• _Task description_: Please pick up the guide to running the Karma Ecommerce Angular app after its last line and continue it.

• _Page text_:
^^^^^^^^^^^^^^^^

Skip to main content

Starting the Development Server

The easiest way to start the application is using the Angular CLI:
npm start
All of these commands execute ng serve which starts the Angular development server.
The development server uses the development configuration by default, which includes source maps and disables optimization for faster builds.

Accessing the Application

Once the server is running, you can access the application at:
http://localhost:4200
The Angular CLI will automatically open your default browser. You should see the Karma Ecommerce application with authentication features (login/register pages).
Remember that the backend API must be running on http://localhost:8080 for the application to function properly. Authentication and data fetching will fail without the backend.

Available Scripts

The following npm scripts are available in package.json:

Development Scripts

start

Starts the development server on port 4200
npm start

build

Builds the application for production
npm run build

watch

Builds and watches for changes in development mode
npm run watch

test

Runs unit tests with Karma and Jasmine
npm test

Script Details

npm start or ng serve
  • Starts the development server
  • Enables hot module replacement (HMR)
  • Runs on http://localhost:4200
  • Uses development configuration (unoptimized, with source maps)
npm run build
  • Creates a production build
  • Optimizes and minifies code
  • Outputs to dist/ directory
  • Enables output hashing for cache busting
  • Enforces bundle size budgets (500kB warning, 1MB error for initial bundle)

^^^^^^^^^^^^^^^^

• _Extracted entries_:
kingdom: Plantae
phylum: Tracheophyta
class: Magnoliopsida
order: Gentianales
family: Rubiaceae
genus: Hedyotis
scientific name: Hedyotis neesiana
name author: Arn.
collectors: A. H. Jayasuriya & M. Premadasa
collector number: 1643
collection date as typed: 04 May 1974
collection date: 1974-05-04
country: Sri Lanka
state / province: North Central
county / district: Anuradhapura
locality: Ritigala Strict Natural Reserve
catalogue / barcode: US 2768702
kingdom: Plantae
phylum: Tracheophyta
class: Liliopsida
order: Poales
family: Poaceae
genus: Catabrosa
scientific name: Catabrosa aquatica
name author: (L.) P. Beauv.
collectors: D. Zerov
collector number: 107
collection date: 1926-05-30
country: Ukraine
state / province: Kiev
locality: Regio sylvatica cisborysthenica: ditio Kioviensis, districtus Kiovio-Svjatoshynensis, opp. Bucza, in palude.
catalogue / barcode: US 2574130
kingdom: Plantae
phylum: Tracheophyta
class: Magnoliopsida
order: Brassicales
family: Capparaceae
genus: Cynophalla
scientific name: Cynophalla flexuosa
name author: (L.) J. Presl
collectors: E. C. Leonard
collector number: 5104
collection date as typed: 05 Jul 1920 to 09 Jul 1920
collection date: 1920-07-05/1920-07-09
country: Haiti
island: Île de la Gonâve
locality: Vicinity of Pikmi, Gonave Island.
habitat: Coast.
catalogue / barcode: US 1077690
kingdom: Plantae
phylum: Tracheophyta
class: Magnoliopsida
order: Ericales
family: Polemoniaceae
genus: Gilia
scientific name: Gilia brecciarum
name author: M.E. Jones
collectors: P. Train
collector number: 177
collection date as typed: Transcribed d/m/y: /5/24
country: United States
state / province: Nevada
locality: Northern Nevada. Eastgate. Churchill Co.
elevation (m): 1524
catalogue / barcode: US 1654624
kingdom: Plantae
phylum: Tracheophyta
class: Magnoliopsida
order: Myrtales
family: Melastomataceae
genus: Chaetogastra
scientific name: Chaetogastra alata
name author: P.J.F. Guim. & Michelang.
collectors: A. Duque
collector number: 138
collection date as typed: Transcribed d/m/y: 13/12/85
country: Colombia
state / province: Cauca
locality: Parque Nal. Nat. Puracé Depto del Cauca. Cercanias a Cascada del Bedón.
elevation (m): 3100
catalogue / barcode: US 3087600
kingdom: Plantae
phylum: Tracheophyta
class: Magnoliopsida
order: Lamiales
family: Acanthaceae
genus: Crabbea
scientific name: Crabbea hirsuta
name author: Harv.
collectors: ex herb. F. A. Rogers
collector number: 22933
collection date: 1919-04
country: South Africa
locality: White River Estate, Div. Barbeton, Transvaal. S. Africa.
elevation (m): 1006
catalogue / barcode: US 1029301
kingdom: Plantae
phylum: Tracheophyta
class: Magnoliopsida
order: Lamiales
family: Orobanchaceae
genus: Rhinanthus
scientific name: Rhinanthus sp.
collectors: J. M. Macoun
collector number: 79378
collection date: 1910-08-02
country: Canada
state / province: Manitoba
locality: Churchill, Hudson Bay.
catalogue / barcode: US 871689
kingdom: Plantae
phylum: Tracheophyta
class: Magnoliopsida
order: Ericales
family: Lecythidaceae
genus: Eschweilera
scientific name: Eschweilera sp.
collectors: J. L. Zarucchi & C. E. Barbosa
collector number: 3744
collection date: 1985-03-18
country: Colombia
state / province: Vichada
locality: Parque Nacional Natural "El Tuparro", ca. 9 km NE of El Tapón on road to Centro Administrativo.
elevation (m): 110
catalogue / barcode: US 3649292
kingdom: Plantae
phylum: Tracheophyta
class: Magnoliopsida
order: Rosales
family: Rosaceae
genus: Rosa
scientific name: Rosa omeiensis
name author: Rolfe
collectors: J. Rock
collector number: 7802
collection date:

^^^^^^^^^^^^^^^^

• _Answer to this exercise_:
npm run watch
  • Continuously builds the application
  • Watches for file changes
  • Uses development configuration
  • Useful for testing build output without running the dev server
npm test
  • Launches Karma test runner
  • Runs all *.spec.ts files
  • See Testing for more details

Hot Reload

The development server includes hot module replacement (HMR) functionality:
  • Automatic Reload: When you save changes to any source file, the application automatically reloads
  • Fast Refresh: Most changes are reflected within 1-2 seconds
  • Preserved State: In many cases, application state is preserved during reload
Keep the browser console open during development to catch any errors or warnings that might appear during hot reload.

Port Configuration

By default, the application runs on port 4200. To use a different port:
ng serve --port 4300
Common options:
  • --port <number> - Specify a different port
  • --open or -o - Automatically open the browser
  • --host <hostname> - Specify the host (default: localhost)
  • --ssl - Serve using HTTPS

Common Issues and Troubleshooting

If you see an error that port 4200 is already in use:Option 1: Kill the existing process
# On macOS/Linux
lsof -ti:4200 | xargs kill -9

# On Windows (PowerShell)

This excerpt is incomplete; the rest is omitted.